Provided passage:

Giving Away the Store

However, just because you are a SaaS company doesn't mean that offering a free trial is your best course of action if your software is robust with features that take more time to properly implement. If it's complicated (i.e. an enterprise sales model), chances are you have a longer sales cycle so turning someone loose to play with the product will not create the best user experience. Instead, you might offer an on-demand demo of the software, with a 90-day trial that includes support. If you're in a hyper-niche industry, this is also an excellent way to distinguish someone who is truly invested in your solution versus a tire kicker. 

At the other end of the spectrum, for a SaaS company with a self-service-based sales model, offering a free 15 or 30-day trial (with or without a credit card) makes perfect sense. If customers are easily able to compare your product to a competitor's by simply using it, then make it as easy as possible for them to commit.  

Let Them Eat Cake

Unless you're FreshBooks, you don't actually have to send cake (See "User Experience is Key" for an explanation), but you must focus on exceptional customer service. While this is true for all companies, it's especially true for SaaS companies.

Technology is always changing; there is and will always be something better, faster, more feature-rich. But having exceptional customer service and support will galvanize your client base like nothing else. Have poor customer service and support and not only will you lose clients faster than you can count, they will share their experience with ten of their friends.

Use what you've got

Your SaaS marketing strategy will vary based upon your sales model, however, remember that the longer the sales cycle, the more resources you should provide to nurture your prospects down the sales funnel.

As with most companies, you likely have a lot of these resources already, you just may not be leveraging them properly. Webinars, tip sheets, case studies, are all among things that you can use to help your prospects see the value of your product. Presenting these resources to your prospect based on the life cycle stage they are in will give your lead to customer conversion rates a boost as well. 

I also mentioned earlier about offering support during an extended free trial of your software. This can be something as simple as a series of automated emails that guide your prospect through a set of exercises or related to known challenges that people encounter when they are on-boarding.

SaaS marketing, though it presents a few unique challenges not faced by all companies, still follows the same basic principles of B2B marketing. Approaching your clients and prospects from the position that you understand the problems that they face in their business and that you have the solutions to those problems is a lot less like "marketing" and a lot more like "relationship building."

What this exercise asks:
**1)** In the SaaS marketing text, print the passage that starts at the words "However, just because" and stops after the words "a tire kicker.".
**2)** Translate this sentence from the SaaS marketing text into Spanish: "Technology is always changing; there is and will always be something better, faster, more feature-rich."

Data excerpts:

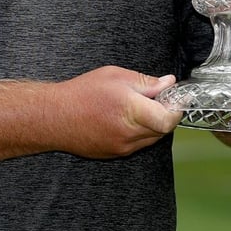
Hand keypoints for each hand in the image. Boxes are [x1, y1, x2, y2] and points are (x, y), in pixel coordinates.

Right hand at [47, 66, 181, 158]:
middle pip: (163, 130)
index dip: (176, 108)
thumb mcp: (115, 76)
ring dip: (152, 124)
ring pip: (151, 138)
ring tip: (136, 108)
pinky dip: (139, 132)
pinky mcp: (115, 154)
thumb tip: (168, 83)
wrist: (54, 117)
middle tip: (155, 98)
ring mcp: (122, 147)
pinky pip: (137, 145)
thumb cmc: (82, 93)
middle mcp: (129, 134)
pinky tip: (124, 119)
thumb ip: (145, 82)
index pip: (168, 120)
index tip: (175, 98)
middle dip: (165, 114)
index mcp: (130, 110)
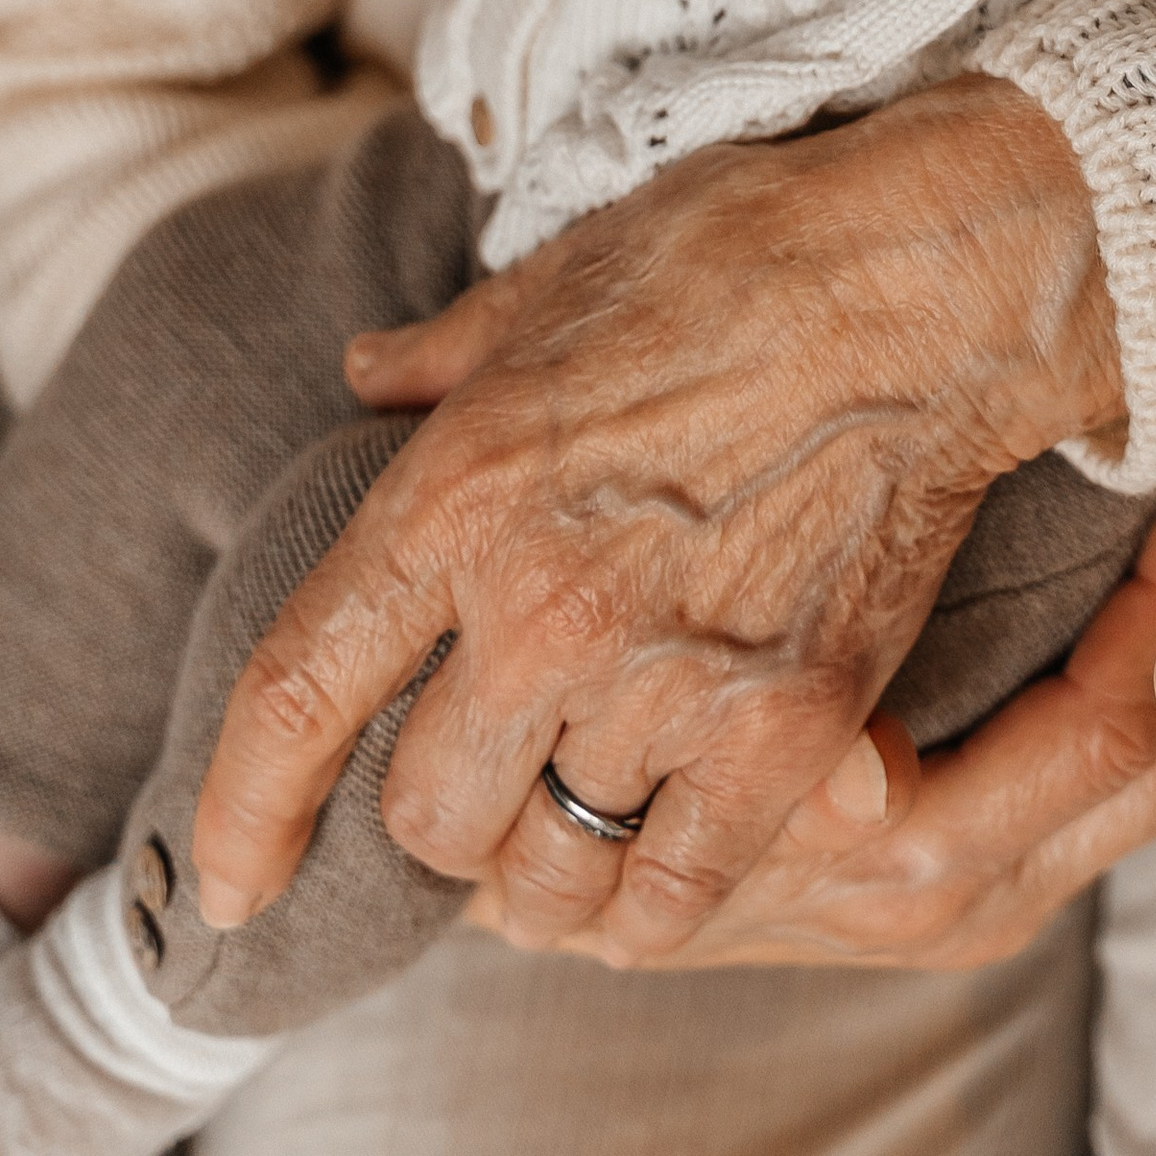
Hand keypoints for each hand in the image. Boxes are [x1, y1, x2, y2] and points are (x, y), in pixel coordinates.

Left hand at [189, 76, 1124, 964]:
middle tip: (479, 782)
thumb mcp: (553, 280)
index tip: (226, 885)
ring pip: (550, 868)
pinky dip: (652, 902)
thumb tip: (367, 377)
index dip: (245, 812)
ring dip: (543, 862)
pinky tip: (653, 864)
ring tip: (562, 828)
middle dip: (438, 816)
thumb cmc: (738, 254)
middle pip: (428, 817)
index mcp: (459, 493)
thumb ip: (441, 355)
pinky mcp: (790, 727)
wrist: (928, 284)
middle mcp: (544, 609)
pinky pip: (678, 892)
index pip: (298, 695)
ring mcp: (671, 679)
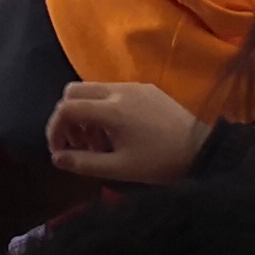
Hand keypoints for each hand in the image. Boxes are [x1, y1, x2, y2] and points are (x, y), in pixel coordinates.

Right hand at [46, 81, 209, 182]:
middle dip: (67, 117)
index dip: (54, 130)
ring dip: (85, 113)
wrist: (201, 149)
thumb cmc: (158, 162)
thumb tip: (56, 159)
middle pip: (74, 91)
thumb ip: (83, 163)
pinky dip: (103, 108)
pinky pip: (113, 90)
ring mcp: (134, 86)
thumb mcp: (118, 169)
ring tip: (97, 145)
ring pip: (93, 89)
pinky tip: (116, 133)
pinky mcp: (147, 88)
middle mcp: (119, 90)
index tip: (59, 153)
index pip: (66, 108)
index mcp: (111, 109)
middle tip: (76, 145)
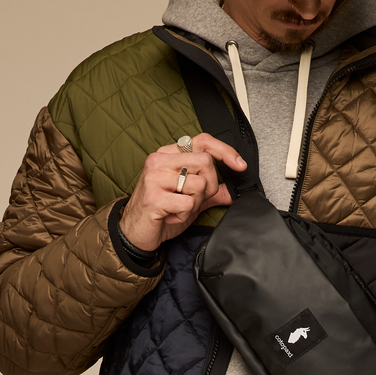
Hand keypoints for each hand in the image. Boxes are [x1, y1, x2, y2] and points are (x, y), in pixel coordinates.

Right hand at [119, 134, 247, 251]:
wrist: (135, 234)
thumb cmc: (161, 213)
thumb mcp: (191, 199)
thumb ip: (211, 191)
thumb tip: (234, 190)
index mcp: (168, 155)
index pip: (202, 141)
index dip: (225, 151)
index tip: (240, 165)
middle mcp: (159, 160)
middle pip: (205, 162)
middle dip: (209, 186)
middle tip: (194, 199)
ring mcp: (154, 177)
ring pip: (199, 184)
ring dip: (195, 204)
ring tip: (178, 209)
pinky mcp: (153, 197)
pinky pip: (188, 203)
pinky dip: (184, 215)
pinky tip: (171, 217)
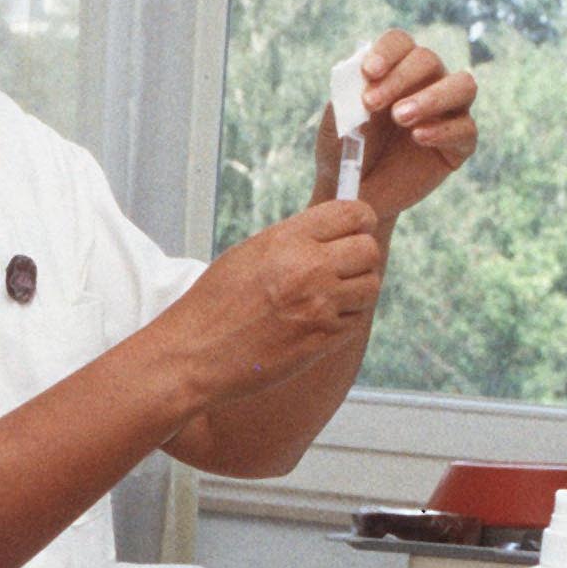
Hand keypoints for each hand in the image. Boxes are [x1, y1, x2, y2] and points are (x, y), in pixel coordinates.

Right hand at [162, 199, 382, 405]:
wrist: (197, 354)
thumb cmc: (215, 303)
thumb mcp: (250, 253)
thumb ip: (294, 239)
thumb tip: (334, 232)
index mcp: (287, 240)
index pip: (353, 214)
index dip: (360, 220)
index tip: (355, 229)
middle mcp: (309, 268)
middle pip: (369, 250)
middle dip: (359, 256)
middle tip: (340, 266)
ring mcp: (320, 306)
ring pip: (370, 286)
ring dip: (355, 290)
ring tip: (325, 296)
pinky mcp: (324, 339)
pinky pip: (356, 319)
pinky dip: (344, 319)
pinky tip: (315, 320)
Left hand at [316, 28, 476, 220]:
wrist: (354, 193)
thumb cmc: (344, 150)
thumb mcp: (336, 122)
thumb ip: (346, 94)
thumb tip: (358, 69)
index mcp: (394, 70)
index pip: (400, 43)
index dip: (387, 52)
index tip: (368, 72)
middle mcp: (426, 83)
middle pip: (428, 60)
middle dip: (400, 78)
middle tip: (371, 104)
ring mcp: (448, 111)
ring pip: (463, 85)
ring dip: (431, 97)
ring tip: (400, 117)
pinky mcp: (460, 143)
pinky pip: (466, 129)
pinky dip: (442, 130)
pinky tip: (418, 138)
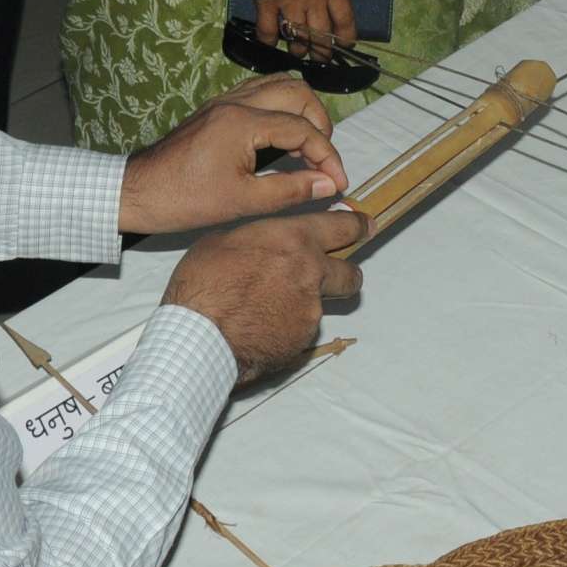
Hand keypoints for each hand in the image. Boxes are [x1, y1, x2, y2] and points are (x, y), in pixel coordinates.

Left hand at [121, 75, 348, 232]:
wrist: (139, 191)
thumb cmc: (184, 200)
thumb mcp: (243, 202)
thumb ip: (290, 190)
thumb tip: (328, 184)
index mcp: (242, 122)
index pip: (303, 128)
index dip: (328, 156)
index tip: (338, 182)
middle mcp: (235, 102)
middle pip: (298, 92)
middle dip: (320, 123)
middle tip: (323, 159)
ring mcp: (224, 101)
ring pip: (279, 85)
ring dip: (301, 111)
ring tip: (307, 147)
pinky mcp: (216, 107)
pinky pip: (260, 92)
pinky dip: (280, 108)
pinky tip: (281, 138)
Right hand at [160, 211, 366, 381]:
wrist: (201, 335)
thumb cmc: (205, 283)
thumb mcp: (224, 240)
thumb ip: (258, 237)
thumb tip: (264, 240)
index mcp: (294, 239)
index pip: (342, 227)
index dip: (357, 225)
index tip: (366, 226)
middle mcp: (312, 273)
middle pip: (351, 274)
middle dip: (346, 274)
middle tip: (333, 276)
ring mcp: (310, 311)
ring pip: (320, 306)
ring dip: (303, 305)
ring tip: (268, 310)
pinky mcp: (302, 341)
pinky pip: (300, 332)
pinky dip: (285, 329)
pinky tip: (259, 329)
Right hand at [257, 0, 355, 52]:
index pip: (345, 20)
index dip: (346, 37)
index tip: (344, 44)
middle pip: (321, 36)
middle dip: (321, 52)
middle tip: (319, 57)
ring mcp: (290, 3)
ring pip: (297, 37)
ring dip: (298, 48)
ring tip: (297, 52)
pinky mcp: (266, 1)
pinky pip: (267, 30)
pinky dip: (268, 40)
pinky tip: (269, 42)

Answers below:
**1)**
However, just because you are a SaaS company doesn't mean that offering a free trial is your best course of action if your software is robust with features that take more time to properly implement. If it's complicated (i.e. an enterprise sales model), chances are you have a longer sales cycle so turning someone loose to play with the product will not create the best user experience. Instead, you might offer an on-demand demo of the software, with a 90-day trial that includes support. If you're in a hyper-niche industry, this is also an excellent way to distinguish someone who is truly invested in your solution versus a tire kicker.

**2)** La tecnología siempre está cambiando; hay y siempre habrá algo mejor, más rápido y con más funciones.